Minggu, 15 Januari 2012

I Dishlike Writing

Aku telah mengaku pada beberapa orang yang kutemui bahwa membaca adalah suatu kebutuhan bagiku, bukan sekedar hobi. Kuakui bahwa belum lama aku berkawan akrab dengan buku. Baru tujuh tahun semenjak aku duduk di tahun pertama di Sekolah Menengah Pertama. Ada orang yang percaya bahwa aku adalah seorang pembaca yang setia. Tapi banyak juga yang tidak. Mereka yang tidak percaya dengan pengakuanku yang telah berkawan akrab dengan buku adalah mereka yang juga sejak jauh-jauh hari bersahabat dengan buku. Mereka yang tidak percaya bahwa aku seorang yang aktif membaca adalah mereka yang mengatakan bahwa sia-sia saja aku membaca tanpa mengikat apa yang aku baca. Mereka mengatakan, kamu telah diberi “sayap” oleh sebuah buku. Kamu bisa terbang semaumu, dan kamu merasa sudah terbang tak menentu ke segala penjuru. Lalu, apakah kamu puas dengan rutinitasmu itu? Bagi kami, apa yang kamu lakukan—aktivitas membaca tanpa menulis—hanya sebuah pekerjaan yang sia-sia saja. Bagi kami, membaca tanpa menulis hanyalah kesia-siaaan belaka.

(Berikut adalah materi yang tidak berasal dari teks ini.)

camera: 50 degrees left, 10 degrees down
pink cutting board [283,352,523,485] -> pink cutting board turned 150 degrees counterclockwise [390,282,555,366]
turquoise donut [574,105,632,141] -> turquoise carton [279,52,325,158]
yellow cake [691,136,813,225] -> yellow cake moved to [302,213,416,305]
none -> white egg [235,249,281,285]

Mengapa kalian menganggap apa yang kulakukan sia-sia? Aku telah bermetamorfosa menjadi seorang pembaca yang tak ingin dibatasi status keilmuan. Kalian tau, sejak kecil yang kulakukan hanya membaca teks buku pelajaran tebal-tebal yang membuatku tak tau arah karna hanya giat kulakukan menjelang ujian. Kini, aku merasa telah berubah sangat drastis. Terserah jika kalian menganggp semua prosesku lambat. Yang pasti, aku tak ingin mengenal dikotomi ilmu. Bagiku tak perlu kita mengenal dikotomi ilmu. Dikotomi ilmu harus dibuang jauh-jauh. Karena kita—aku—ingin bebas membaca apa yang kumau. Buku telah memberiku “sayap” untuk terbang. Hingga aku bisa menjadi elang yang terbang bebas ke seluruh penjuru yang tak menentu. “Kamu telah  mendobrak dikotomi ilmu”, begitu kata kawan sang mantan mawapres 2009.

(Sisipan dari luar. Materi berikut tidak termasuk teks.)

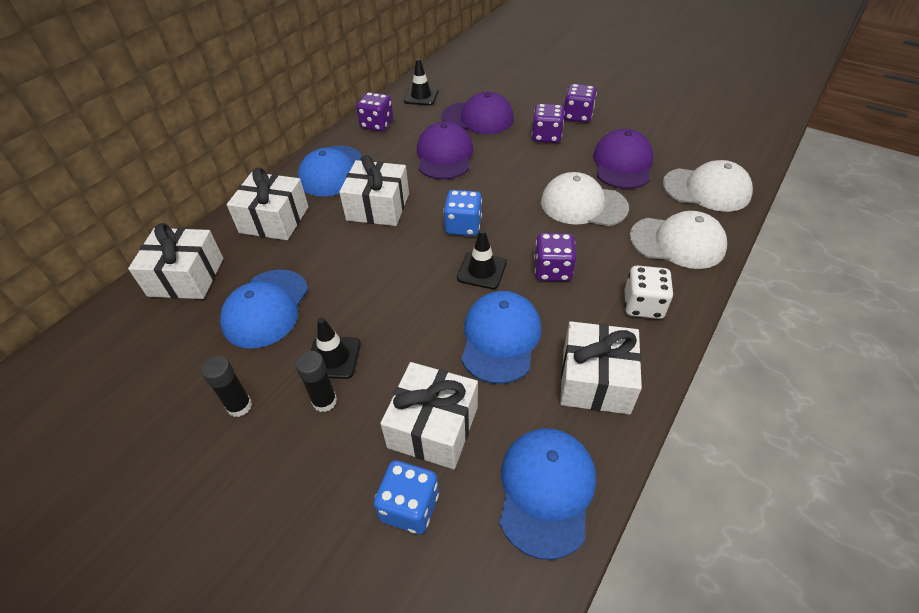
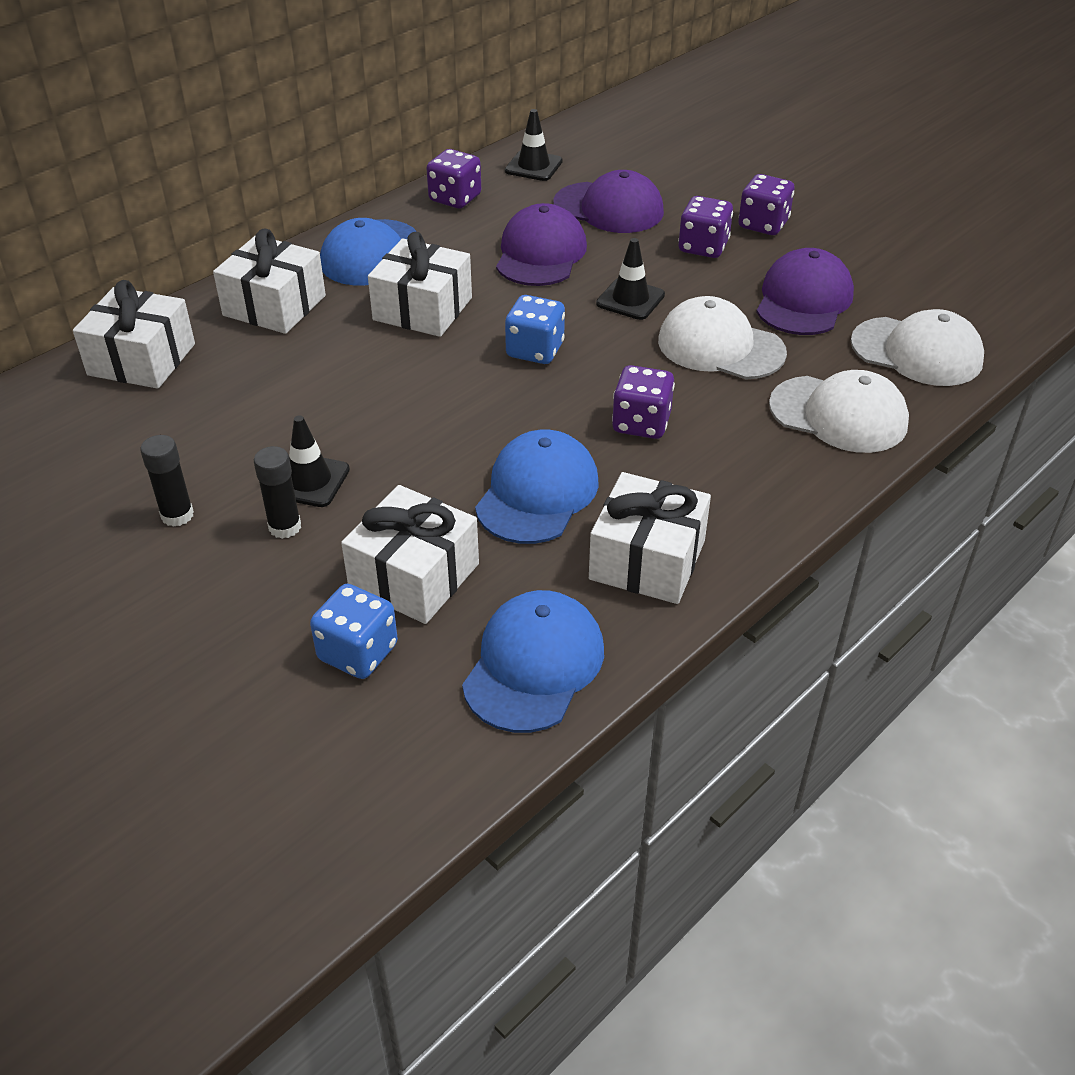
camera: 10 degrees right, 5 degrees down
blue cap [220,269,308,349] -> none
black traffic cone [457,229,507,289] -> black traffic cone moved to [596,238,665,320]
white dice [625,265,673,319] -> none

Siapa yang bisa melarangku membaca buku-buku neurosains atau sastra? Meski aku belum tamat melahapnya, tapi semua memberiku semangat untuk hidup. Aku hidup, aku bangkit ketika kalian tak mengerti keanehan yang kulihat di jurusanku, di kelasku. Lingkungan aneh, tak terlihat budaya akademis, membaca dan berdiskusi. Siapa yang berhak mengaturku hingga aku harus belajar seputar ekonomi saja lantaran statusku sebagai mahasiswa ekonomi?

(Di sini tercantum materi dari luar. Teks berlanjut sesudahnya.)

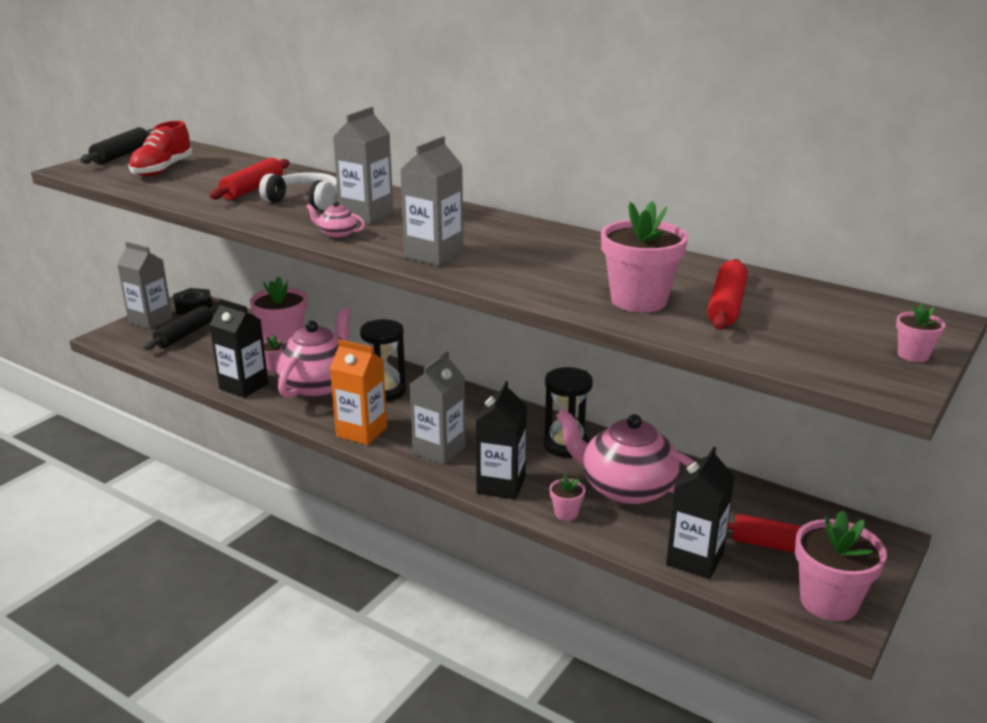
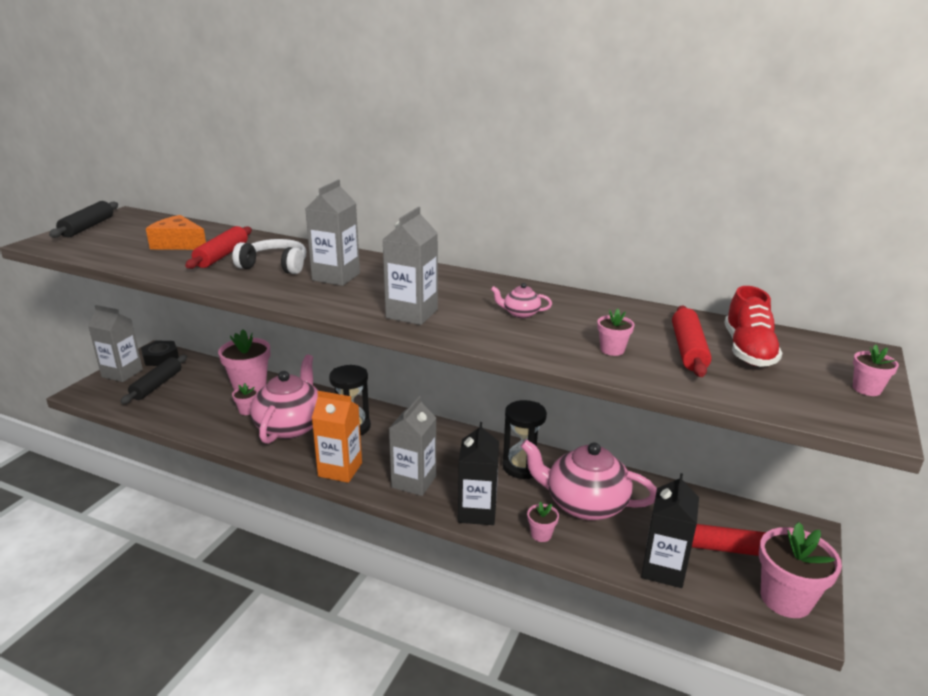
camera: 10 degrees left, 0 degrees up
red shoe [128,121,193,176] -> red shoe moved to [725,286,783,367]
black carton [209,299,268,398] -> none
pink teapot [306,201,365,239] -> pink teapot moved to [491,283,552,318]
pink flower pot [601,201,688,313] -> pink flower pot [597,309,634,356], size x0.48
none -> orange cheese [146,215,206,250]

Kukira, aku sudah terbang sangat jauh. Aku sudah terbang melintasi dunia yang sangat luas meski sebenarnya jiwakulah yang lebih luas darinya. Aku tak mengerti sekarang dimanakah dunia ini menempatkanku. Dan aku mulai tak peduli dimana aku ditempatkan. Di ujung, di tengah, terserahlah. Yang penting aku bisa terbang dengan “sayapku” dan dunia hanya cukup menyaksikan bahwa jiwaku sangat luas melebihinya.

Lalu, mengapa kalian menganggapku melakukan kesia-siaan? Kalian tak percaya bahwa aku adalah seorang pembaca yang setia lantaran aku belum mampu menghasilkan kata-kata lewat jari jemariku yang memukau pikiran kalian?? Aku tak membutuhkan pengakuan kalian, wahai kawan diskusiku....

Hah, aku seperti teringat tulisan di buku Mengikat Makna, tentang cerita Alm. Soedjatmoko. Baginya, menulis makalah adalah sebuah penderitaan besar. Menulis makalah menjadi sebuah tekanan besar. Momen-momen ini menjadi sebuah hal yang “agonizing”. Betapa menderitanya untuk menulis makalah seperti penderitaan ibu yang berjuang melahirkan anaknya.

Aku pun demikian. Kalian nasehati aku dengan kata-kata segunung. Makna tunggal, bahwa apa yang kulakukan adalah sebuah hal yang sia-sia karna aku tak mampu mengikat imajinasiku dalam tulisan yang bisa kalian nikmati. Jujur aku muak jika kalian minta aku untuk menulis. Menulis untuk mengikat makna dari buku yang kubaca. Lagi-lagi kalian tak percaya bahwa aku adalah seorang pembaca yang setia. Kalian ingin aku tunjukkan hitam di atas putih. Aku jenuh, aku frustrasi, aku tidak bahagia dengan menulis. Kenapa kalian terus memaksaku untuk menulis?